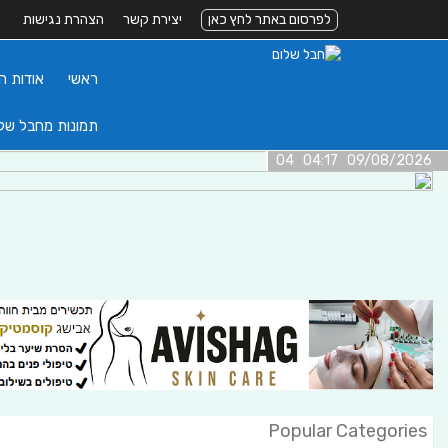
לפרסום באתר לחץ כאן
יצירת קשר
הצהרת נגישות
ראשי
אודות ה
תמונות מחבל של
09/08/2026 04:17 04
Popular Categories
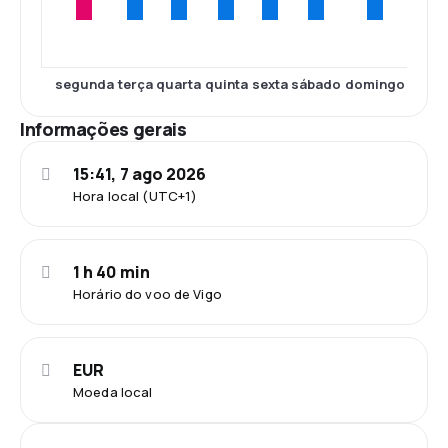
segunda
terça
quarta
quinta
sexta
sábado
domingo
Informações gerais
15:41, 7 ago 2026
Hora local (UTC+1)
1 h 40 min
Horário do voo de Vigo
EUR
Moeda local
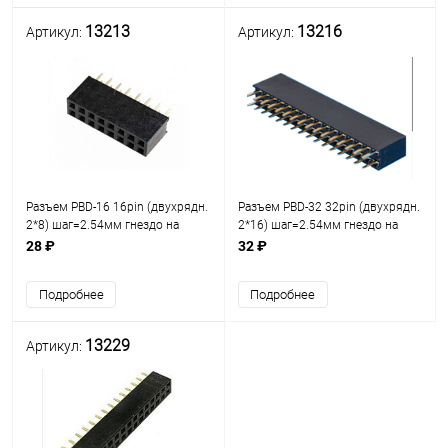
13213
13216
Артикул:
Артикул:
Разъем PBD-16 16pin (двухрядн.
Разъем PBD-32 32pin (двухрядн.
2*8) шаг=2.54мм гнездо на
2*16) шаг=2.54мм гнездо на
плату /ответная часть PLD-16
плату /ответная часть PLD-32
28 ₽
32 ₽
(2х8) разъём штыревой
(2х16) разъём штыревой
Двухрядный на плату 16pin
Двухрядный на плату 32pin
Подробнее
Подробнее
13229
Артикул:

#### WHAT IS EXPECTED
Check the listing above for "гнездо". Show every line where it turns up.

#### ANSWER FOR THE TASK
2*8) шаг=2.54мм гнездо на
2*16) шаг=2.54мм гнездо на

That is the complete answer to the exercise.